The paths around the common have been open to cyclists on a trial basis for eight years.
The council has written to the various bicycle groups on the island warning them about the potential closure of the paths.
Council member Roger Dadd, who was elected for another term during the meeting, said there had been several complaints by members of the public in relation to some cyclists using the paths.
‘Probably about eight years ago we gave them a trial as long as they stuck to the 5mph speed limit and gave way to pedestrians,’ said Mr Dadd.
‘The complaints we get are that when [pedestrians] remonstrate with them they get a load of abuse back. We’ve asked cyclists to abide by the rules – if they don’t everyone will lose out. We don’t want to spoil it for people enjoying the common, the majority will always suffer,’ he said.
In response, during open questions at the meeting, cyclist and Guernsey Velo Club committee member Andy Gibson said he believed the paths were used by mountain bikers of which there are less than 100 in the island.
He suggested opening the common area up for cyclists to use rather than attempt to over-police the footpaths.
‘It has been proven that a rolling wheel does not cause that much damage to the turf, no more than a tractor or bracken strimmer,’ he said.
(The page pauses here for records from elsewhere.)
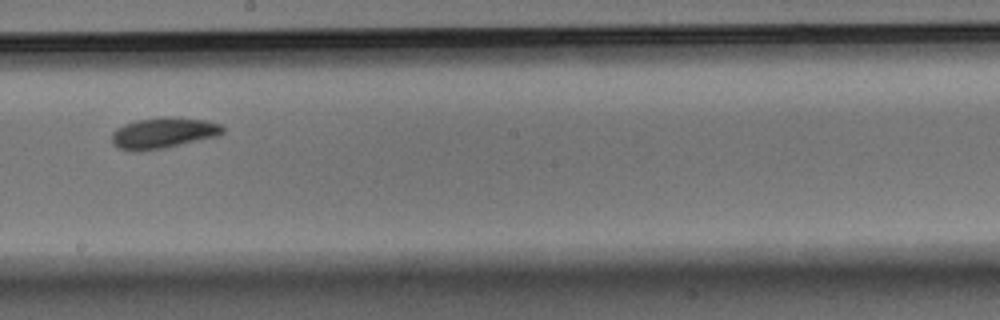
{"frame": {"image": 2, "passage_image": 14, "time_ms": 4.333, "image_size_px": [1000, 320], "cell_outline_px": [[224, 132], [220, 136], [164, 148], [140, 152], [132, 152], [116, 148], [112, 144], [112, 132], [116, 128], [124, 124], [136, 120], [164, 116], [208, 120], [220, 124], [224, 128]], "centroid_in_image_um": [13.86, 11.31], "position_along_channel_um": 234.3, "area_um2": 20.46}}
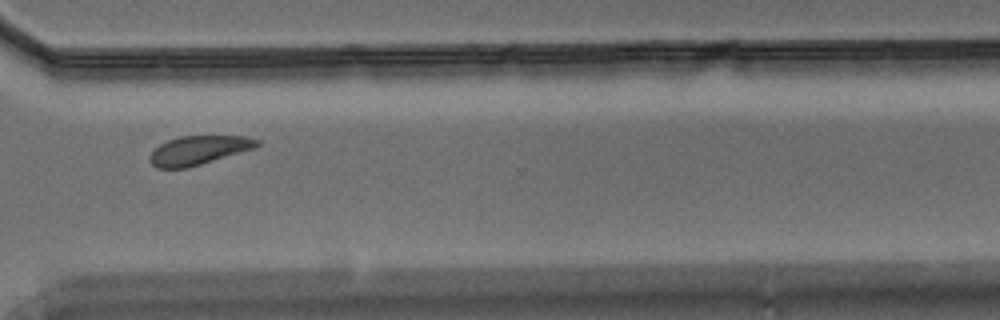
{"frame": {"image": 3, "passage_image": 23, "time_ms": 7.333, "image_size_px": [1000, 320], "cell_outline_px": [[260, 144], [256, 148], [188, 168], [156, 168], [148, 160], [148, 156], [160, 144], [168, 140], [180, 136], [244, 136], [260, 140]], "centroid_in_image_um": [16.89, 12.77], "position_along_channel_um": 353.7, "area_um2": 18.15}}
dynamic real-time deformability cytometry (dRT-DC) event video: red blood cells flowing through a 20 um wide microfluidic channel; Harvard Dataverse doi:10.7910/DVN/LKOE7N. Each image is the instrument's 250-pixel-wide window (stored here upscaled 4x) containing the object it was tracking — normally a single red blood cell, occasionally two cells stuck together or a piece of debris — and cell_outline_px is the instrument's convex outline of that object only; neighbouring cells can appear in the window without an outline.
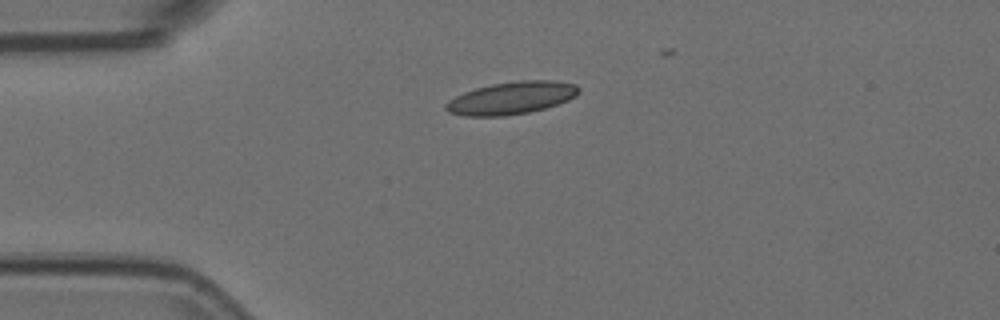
{"species": "Egyptian fruit bat (a non-hibernating species)", "species_latin": "Rousettus aegyptiacus", "temperature_condition": "room temperature", "stored_images_in_passage": 5, "camera_frame_rate_fps": 3000, "um_per_image_px": 0.085, "animal": {"sex": "female"}, "frame": {"image": 1, "passage_image": 1, "time_ms": 0.0, "image_size_px": [1000, 320], "cell_outline_px": [[580, 92], [576, 96], [568, 100], [544, 108], [528, 112], [504, 116], [464, 116], [448, 112], [444, 108], [444, 104], [448, 100], [464, 92], [476, 88], [492, 84], [520, 80], [552, 80], [576, 84], [580, 88]], "centroid_in_image_um": [43.46, 8.32], "position_along_channel_um": 41.5, "area_um2": 25.2}}
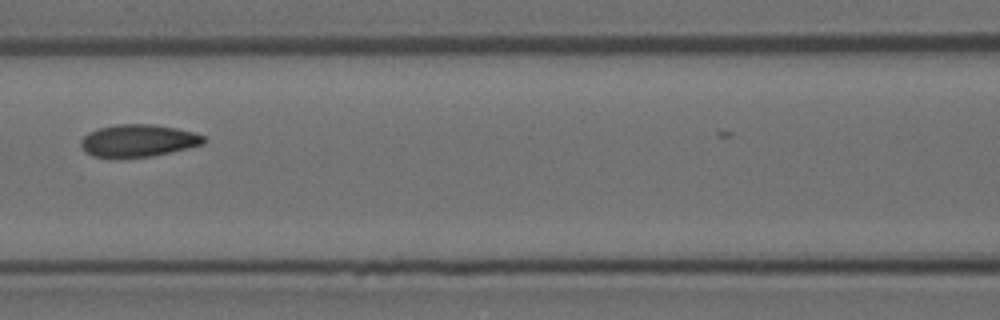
{"frame": {"image": 2, "passage_image": 4, "time_ms": 1.0, "image_size_px": [1000, 320], "cell_outline_px": [[204, 144], [152, 156], [92, 156], [80, 144], [80, 140], [88, 132], [100, 128], [116, 124], [152, 124], [176, 128], [196, 132], [204, 136]], "centroid_in_image_um": [11.78, 11.92], "position_along_channel_um": 154.8, "area_um2": 22.66}}
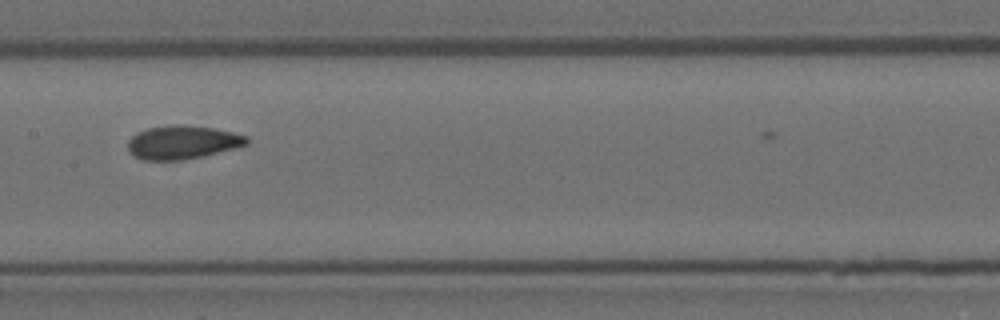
{"frame": {"image": 3, "passage_image": 5, "time_ms": 1.333, "image_size_px": [1000, 320], "cell_outline_px": [[248, 144], [236, 148], [184, 160], [144, 160], [136, 156], [128, 148], [128, 140], [136, 132], [148, 128], [176, 124], [184, 124], [212, 128], [232, 132], [248, 136]], "centroid_in_image_um": [15.52, 12.09], "position_along_channel_um": 191.9, "area_um2": 23.12}}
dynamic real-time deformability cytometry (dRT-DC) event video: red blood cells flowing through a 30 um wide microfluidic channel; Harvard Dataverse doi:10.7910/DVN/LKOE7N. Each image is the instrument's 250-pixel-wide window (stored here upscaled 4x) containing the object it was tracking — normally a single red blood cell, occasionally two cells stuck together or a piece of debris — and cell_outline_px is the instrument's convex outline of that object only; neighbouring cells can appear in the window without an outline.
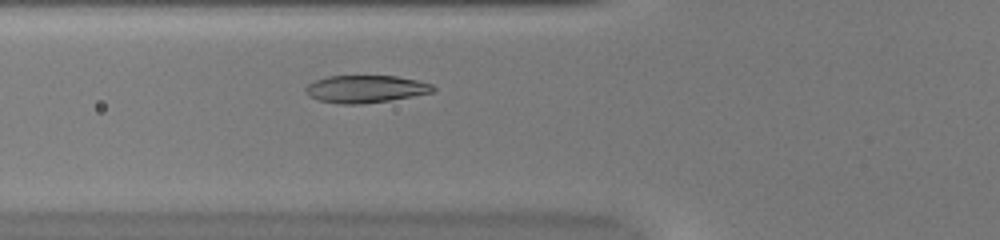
{"species": "common noctule bat (a hibernating species)", "species_latin": "Nyctalus noctula", "temperature_condition": "warm", "stored_images_in_passage": 41, "camera_frame_rate_fps": 3000, "um_per_image_px": 0.085, "animal": {"sex": "female", "body_mass_g": 20.0, "forearm_length_mm": 54.0}, "frame": {"image": 1, "passage_image": 9, "time_ms": 2.667, "image_size_px": [1000, 240], "cell_outline_px": [[436, 88], [432, 92], [412, 96], [388, 100], [360, 104], [340, 104], [320, 100], [308, 96], [304, 92], [304, 88], [308, 84], [316, 80], [328, 76], [396, 76], [416, 80], [432, 84]], "centroid_in_image_um": [31.04, 7.56], "position_along_channel_um": 94.8, "area_um2": 20.23}}
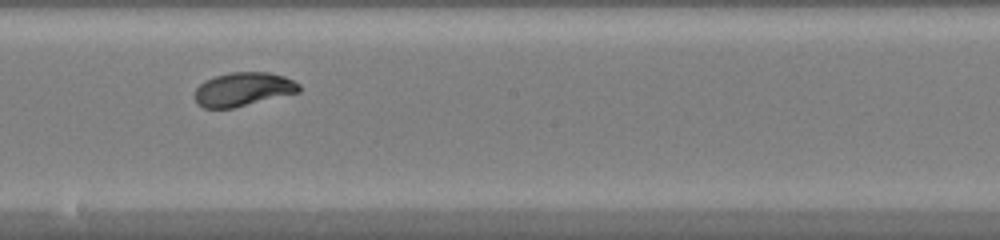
{"frame": {"image": 2, "passage_image": 19, "time_ms": 6.0, "image_size_px": [1000, 240], "cell_outline_px": [[300, 92], [232, 108], [204, 108], [196, 104], [192, 96], [196, 88], [204, 80], [216, 76], [232, 72], [268, 72], [284, 76], [300, 84]], "centroid_in_image_um": [20.62, 7.59], "position_along_channel_um": 227.6, "area_um2": 20.63}}
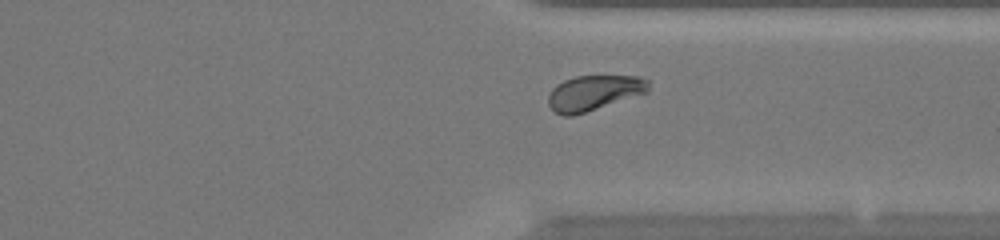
{"frame": {"image": 3, "passage_image": 29, "time_ms": 9.333, "image_size_px": [1000, 240], "cell_outline_px": [[648, 92], [572, 116], [564, 116], [556, 112], [548, 104], [548, 96], [552, 88], [556, 84], [564, 80], [576, 76], [644, 76], [648, 80]], "centroid_in_image_um": [50.47, 7.87], "position_along_channel_um": 360.9, "area_um2": 20.4}, "authors_computed_cell_mechanics": {"area_um2": 20.808, "velocity_mm_per_s": 3.9877, "shape_relaxation_time_tau1_ms": 2.6659, "shape_relaxation_time_tau2_ms": null, "deformation_change_tau1": 0.1629, "deformation_change_tau2": null}}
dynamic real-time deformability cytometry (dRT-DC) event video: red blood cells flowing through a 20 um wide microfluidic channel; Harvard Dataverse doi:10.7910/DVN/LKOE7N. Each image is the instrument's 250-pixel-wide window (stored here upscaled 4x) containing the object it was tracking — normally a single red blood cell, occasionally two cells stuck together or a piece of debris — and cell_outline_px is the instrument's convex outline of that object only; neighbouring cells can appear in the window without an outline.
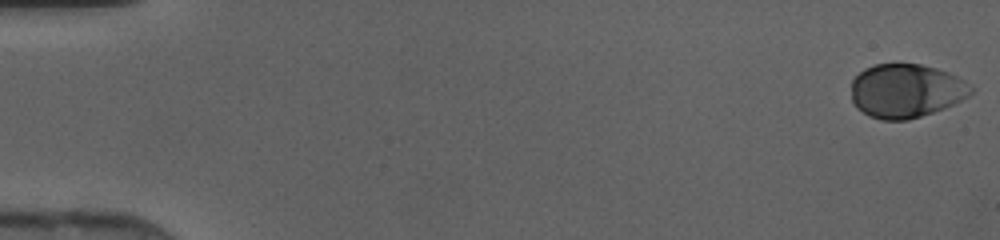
{"species": "human", "species_latin": "Homo sapiens", "temperature_condition": "cold", "stored_images_in_passage": 46, "camera_frame_rate_fps": 3000, "um_per_image_px": 0.085, "donor": {"sex": "female"}, "frame": {"image": 1, "passage_image": 1, "time_ms": 0.0, "image_size_px": [1000, 240], "cell_outline_px": [[976, 88], [968, 96], [944, 108], [908, 120], [880, 120], [868, 116], [856, 108], [852, 100], [852, 80], [864, 68], [872, 64], [920, 64], [936, 68], [948, 72], [964, 80]], "centroid_in_image_um": [77.0, 7.72], "position_along_channel_um": 8.0, "area_um2": 37.69}}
The meeting also called for a vote by show of hands as to the best course of action for the L’Ancresse anti-tank wall, which showed three out of around 100 attendees were in favour of removing the wall.
A presentation was also given by archaeologist Tania Walls in which it was revealed that the Clifton Antiquarian Club will visit the island in May to undertake a number of digs of potential prehistoric sites on the common, including one to ascertain whether certain areas once operated as burial barrows.
La Societe Guernesiaise conservation officer Jamie Hooper spoke about, among other issues surrounding plant and wildlife conservation, the danger of the Spanish bluebell appearing in the area. The plant is noticeable for its upright stems, lack of scent and conical bell-shaped flowers with open tips. The native species could be wiped out as a result of the encroachment of the foreign bluebell. The advice was to pull the plant out at the root if seen.
Several speakers thanked the council for a productive meeting before the close of thanks.